> **Source text**
ROME, May 26, 2015 (LifeSiteNews.com) — On Tuesday last week, a symposium was held at the Pontifical Academy of Sciences called “Protect the Earth, Dignify Humanity. The Moral Dimensions of Climate Change and Sustainable Development.” This workshop featured two of the world’s leading population control advocates Ban Ki Moon, the UN Secretary General, and Professor Jeffrey Sachs, Director of the Earth Institute. The event was jointly hosted by Pontifical Academy for Sciences (PAS), Sustainable Development Solutions Network (SDSN) and Religions for Peace in anticipation of the new papal encyclical on the environment.

The desired outcome of the last week’s symposium was a joint statement on the moral and religious imperative of sustainable development, highlighting the intrinsic connection between “respect for the environment and respect for people.”

This declaration of an intrinsic connection is very deceptive and links a real human crisis of poverty and modern slavery with certain theories about climate change. The participants in the Vatican workshop aimed to “raise awareness and build a consensus that the values of sustainable development cohere with values of the leading religious traditions, with a special focus on the most vulnerable.”

We in the pro-life and pro-family lobby are entitled to ask the question, what are the implications of this “special focus on the most vulnerable”? Pro-life and pro-family advocates who lobby at the UN, several of whom are present here today, know all too well how environmental issues have become an umbrella to cover a wide spectrum of attacks on human life and the family. These attacks pose an immediate threat to the lives of the most vulnerable – the unborn, the disabled and the elderly – as well as grave violations of parental rights as the primary educators of their children.

In light of the attacks on innocent human life witnessed at the UN under the guise of environmental concerns, it is very troubling to note the desire as stated in the agenda of this workshop “to help build a global movement across all religions for sustainable development and climate change throughout 2015 and beyond.”

It is even more troubling that this timetable exactly coincides with the negotiations of the Sustainable Development Goals (SDGs) at the UN, which include these very attacks on the most vulnerable members of the world’s population. The SDG negotiations that will culminate in June and July will determine the direction and financial aid for the third world countries for the next 15 years. By the time of these negotiations we should have a papal encyclical on – environmentalism.

> **Data shown**
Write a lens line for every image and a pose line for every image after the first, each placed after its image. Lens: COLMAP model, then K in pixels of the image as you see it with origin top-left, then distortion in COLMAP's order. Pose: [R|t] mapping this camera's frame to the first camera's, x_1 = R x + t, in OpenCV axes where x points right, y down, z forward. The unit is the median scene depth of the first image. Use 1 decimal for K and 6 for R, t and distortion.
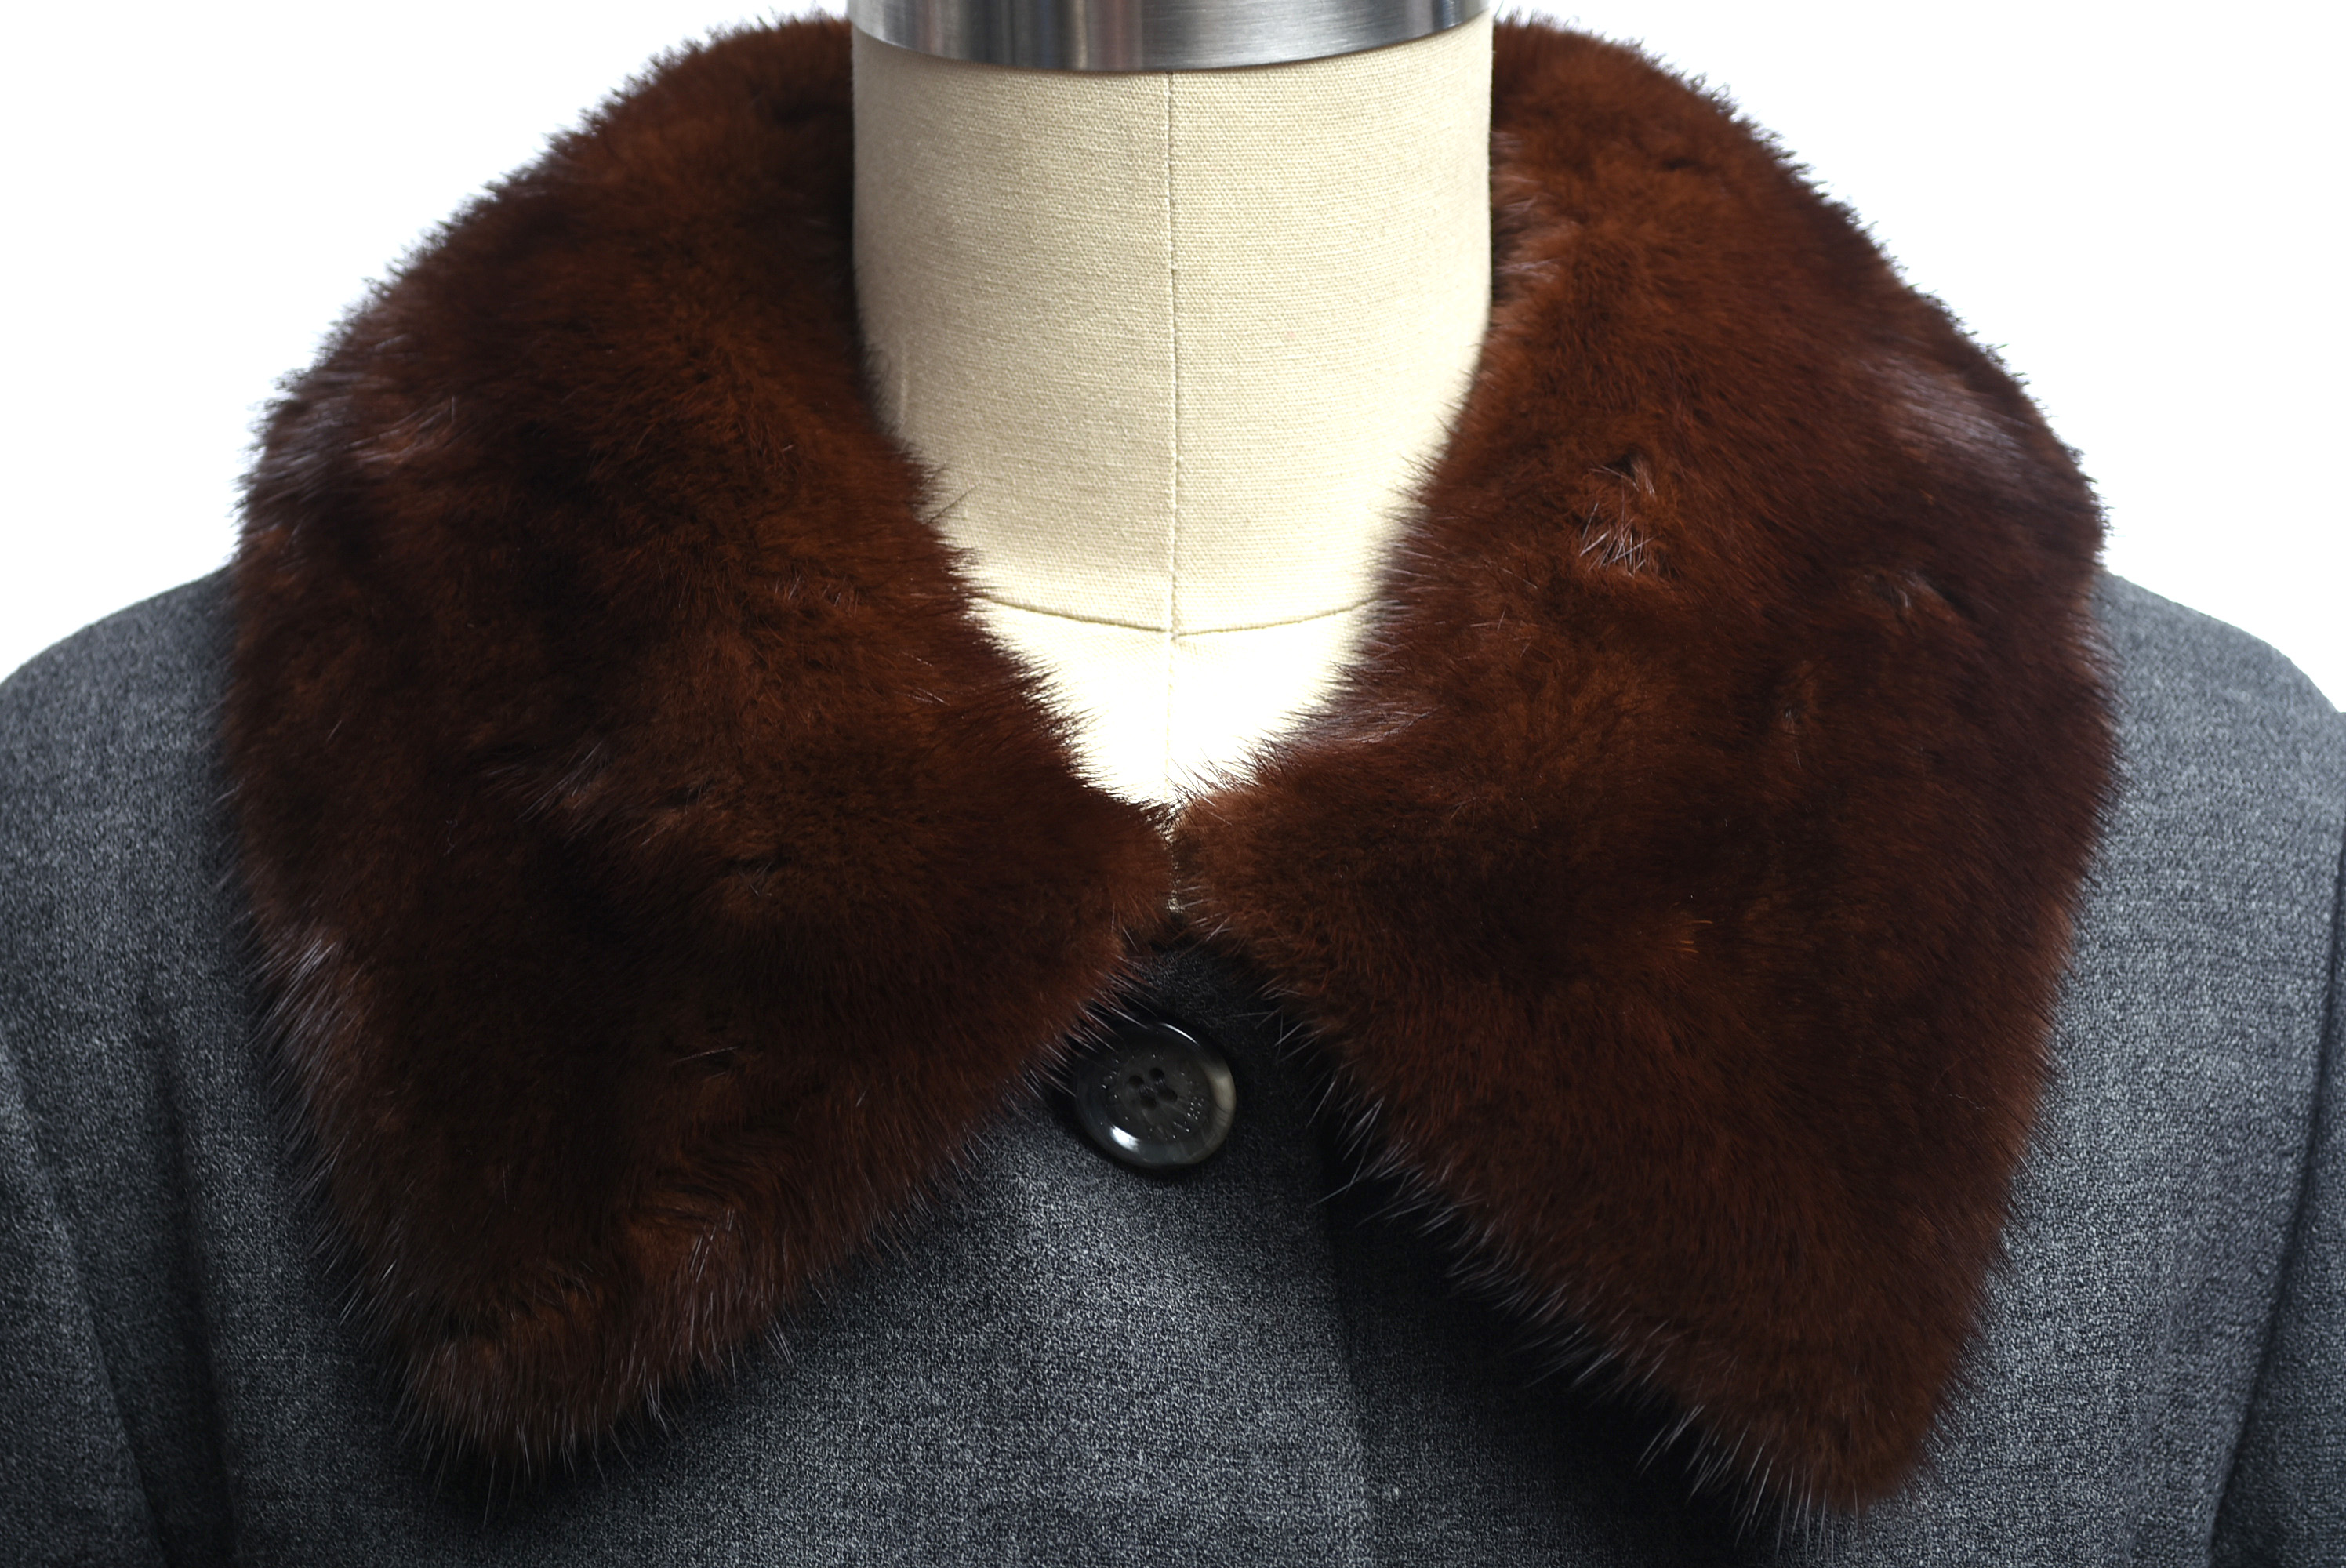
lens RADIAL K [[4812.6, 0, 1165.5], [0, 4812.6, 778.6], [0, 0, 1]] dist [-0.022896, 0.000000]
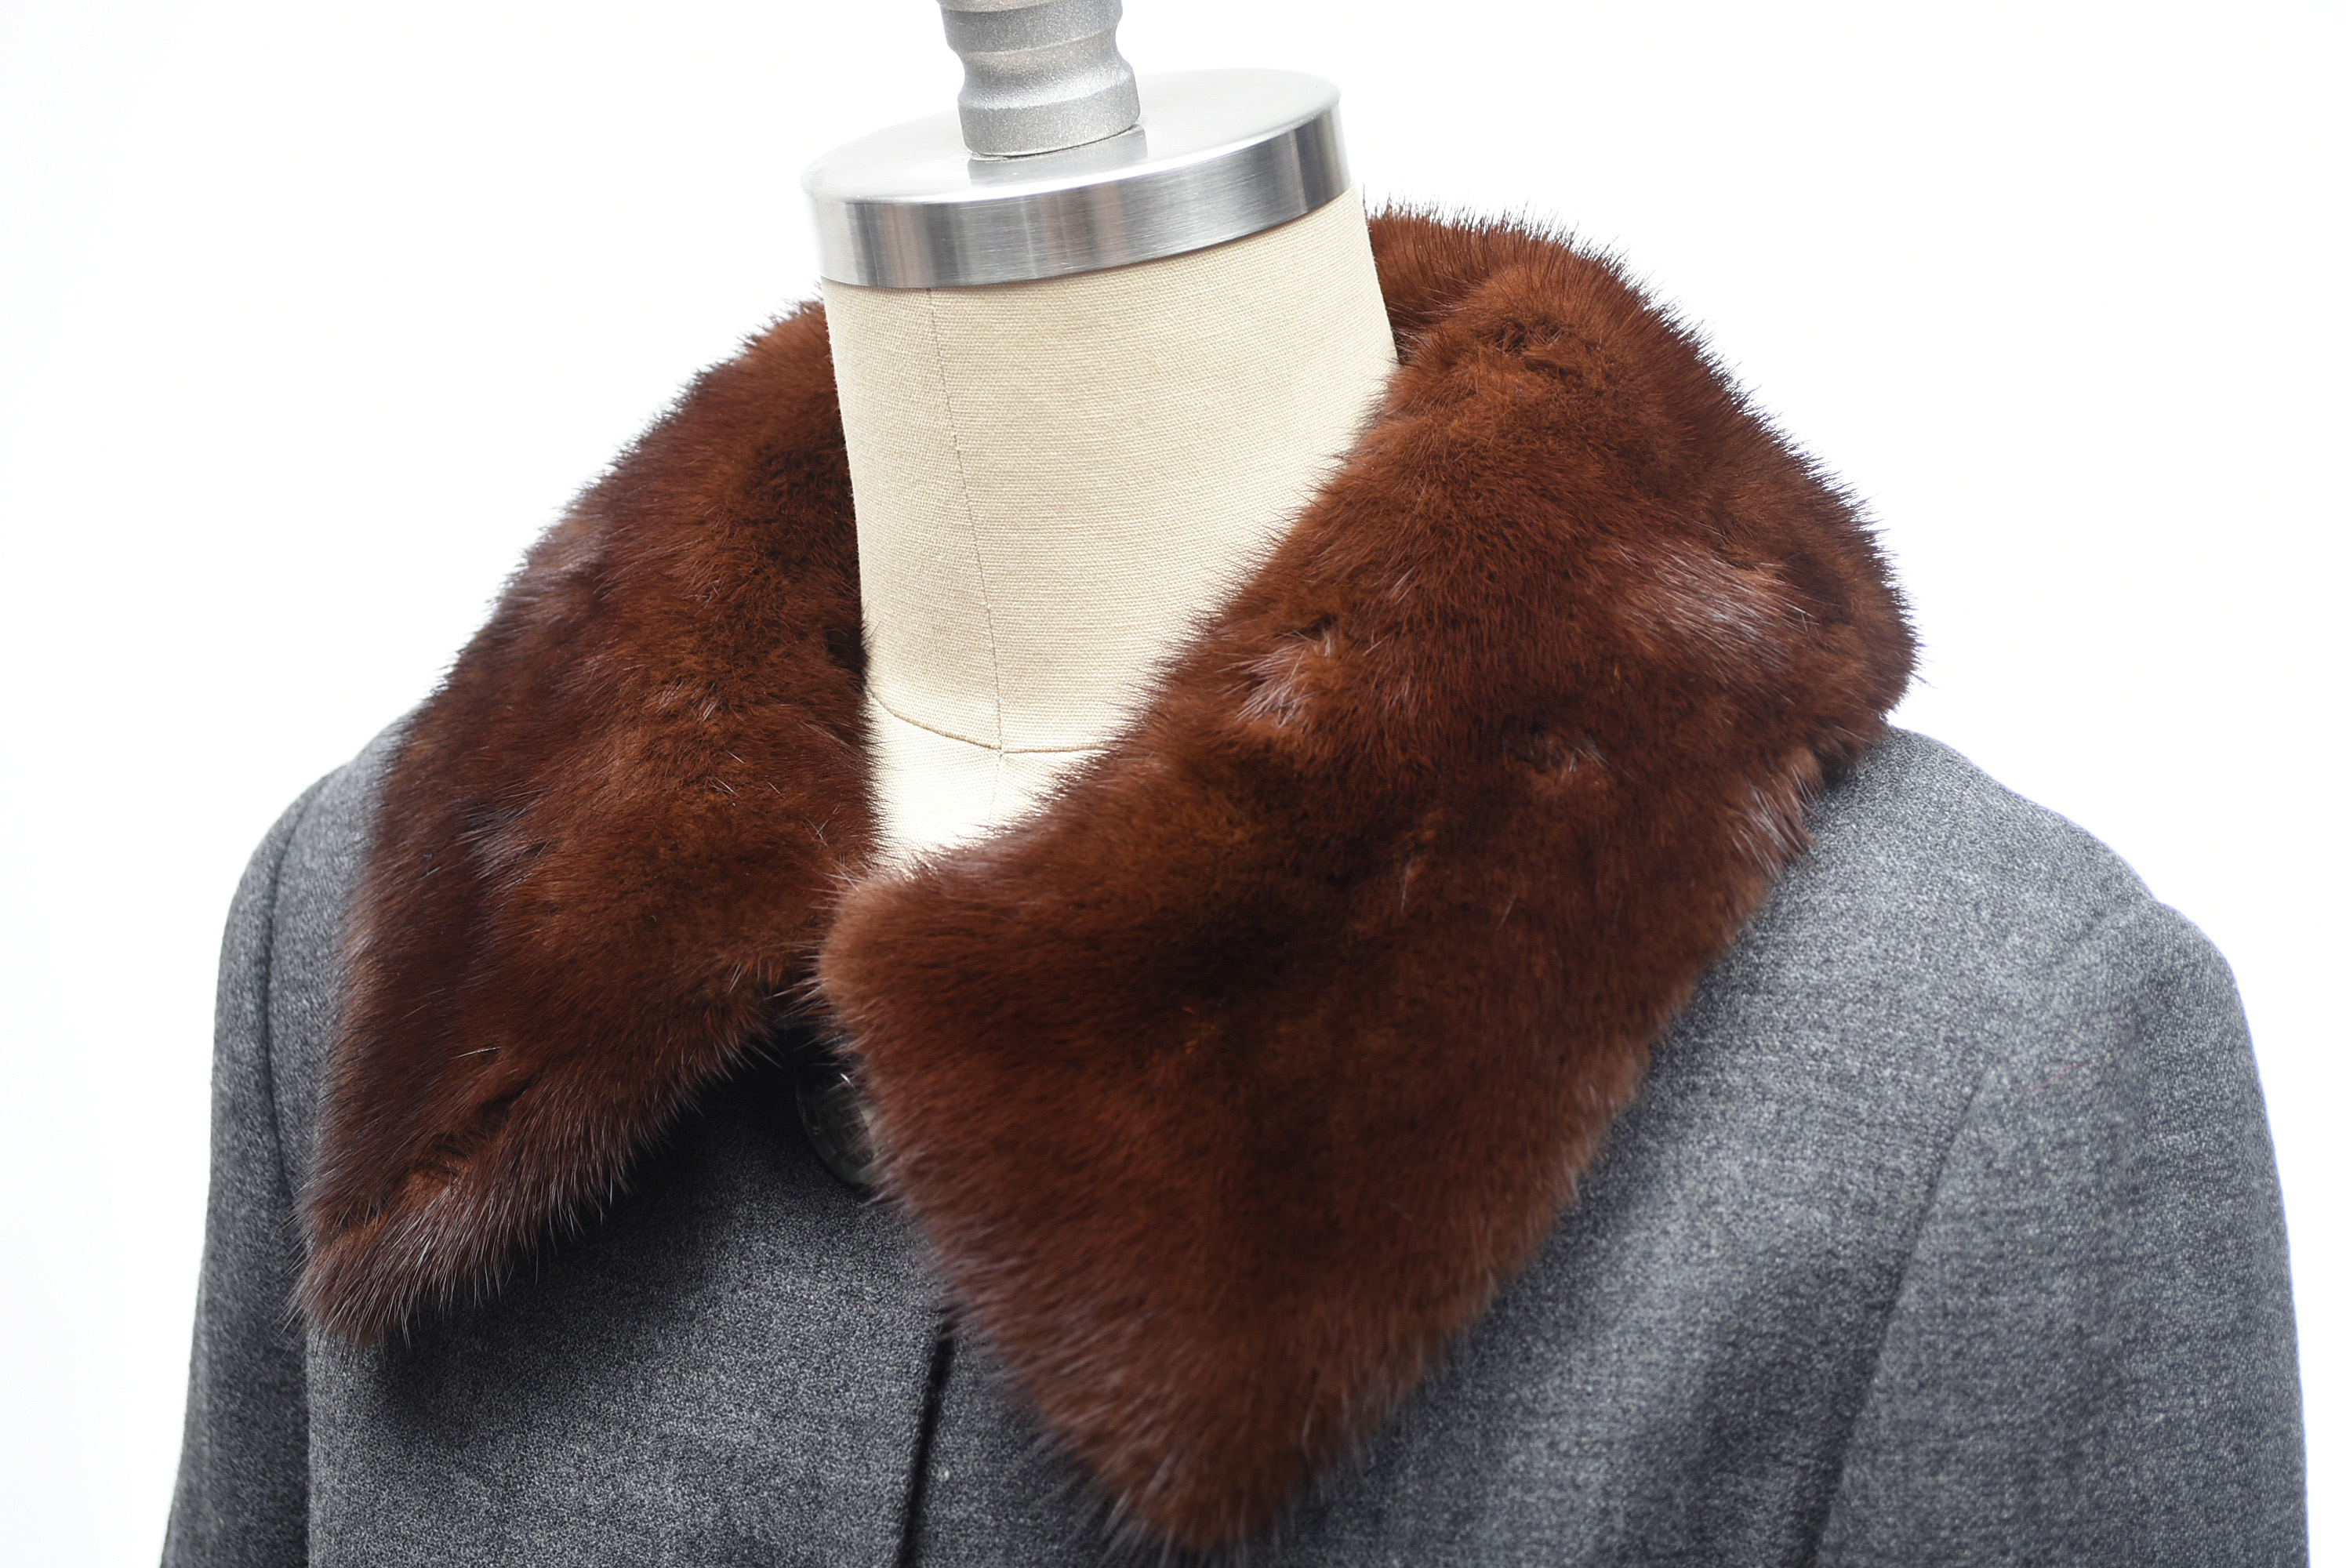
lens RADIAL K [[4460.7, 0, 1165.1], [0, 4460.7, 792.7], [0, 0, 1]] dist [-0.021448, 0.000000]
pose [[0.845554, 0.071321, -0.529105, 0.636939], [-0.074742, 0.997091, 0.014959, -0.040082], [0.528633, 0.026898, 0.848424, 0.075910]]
--
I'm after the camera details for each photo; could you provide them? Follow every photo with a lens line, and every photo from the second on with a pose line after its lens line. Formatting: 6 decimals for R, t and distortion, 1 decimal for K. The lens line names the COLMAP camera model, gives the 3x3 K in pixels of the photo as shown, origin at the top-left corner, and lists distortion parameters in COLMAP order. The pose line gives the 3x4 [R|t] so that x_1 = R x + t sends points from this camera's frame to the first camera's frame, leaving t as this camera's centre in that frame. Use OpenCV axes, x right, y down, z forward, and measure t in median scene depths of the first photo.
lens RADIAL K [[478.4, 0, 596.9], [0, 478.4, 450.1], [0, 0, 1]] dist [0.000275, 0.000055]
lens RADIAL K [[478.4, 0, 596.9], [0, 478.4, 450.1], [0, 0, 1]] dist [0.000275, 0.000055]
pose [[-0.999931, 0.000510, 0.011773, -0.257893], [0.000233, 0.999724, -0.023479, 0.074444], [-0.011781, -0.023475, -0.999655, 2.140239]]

> **Exercises**
1. Copy the stretch of the Vatican climate symposium article from "It is even more" through "on – environmentalism.".
2. According to the Vatican climate symposium article, which organizations jointly hosted the event?
3. Go on with the Vatican climate symposium article, starting after its final sentence.

> **Outputs in order**
1.
It is even more troubling that this timetable exactly coincides with the negotiations of the Sustainable Development Goals (SDGs) at the UN, which include these very attacks on the most vulnerable members of the world’s population. The SDG negotiations that will culminate in June and July will determine the direction and financial aid for the third world countries for the next 15 years. By the time of these negotiations we should have a papal encyclical on – environmentalism.

2.
Pontifical Academy for Sciences (PAS)
Sustainable Development Solutions Network (SDSN)
Religions for Peace

3.
Understandably the population control, pro-abortion lobby must be feeling very much empowered by the influence being exercised in the Vatican by two of the culture of death’s leading figures, Ban Ki Moon and Professor Jeffrey Sachs, especially just before the publication of an encyclical on the environment. The UN must eagerly await the papal encyclical on environment and hope that it will help to provide moral justification for imposing the Sustainable Development Goals on the world. If the encyclical remains silent on the hidden UN agenda, one can be quite certain that the UN and Obama administration will find ways how to use the encyclical to promote the sustainable development goals.

Who are the people advising the guardians of the Church teaching, whose job it is to guide and protect the faithful in the loving truth of Christ?

Ban Ki-Moon has on many occasions promoted the “right” to abortion worldwide. He also issued a controversial report this year on sexual violence in conflict zones, which was critical of the lack of so-called “safe abortion” in many conflict situations. The directive openly defies the consensus at the UN that abortion is an issue that should be left to individual nations.

Dr. Jeffrey Sachs is a well-known international proponent of population control and abortion. He is the man sowing panic and fear that the world is overpopulated and that fertility rates must be lowered. In 2007 Sachs claimed “we are bursting at the seams.”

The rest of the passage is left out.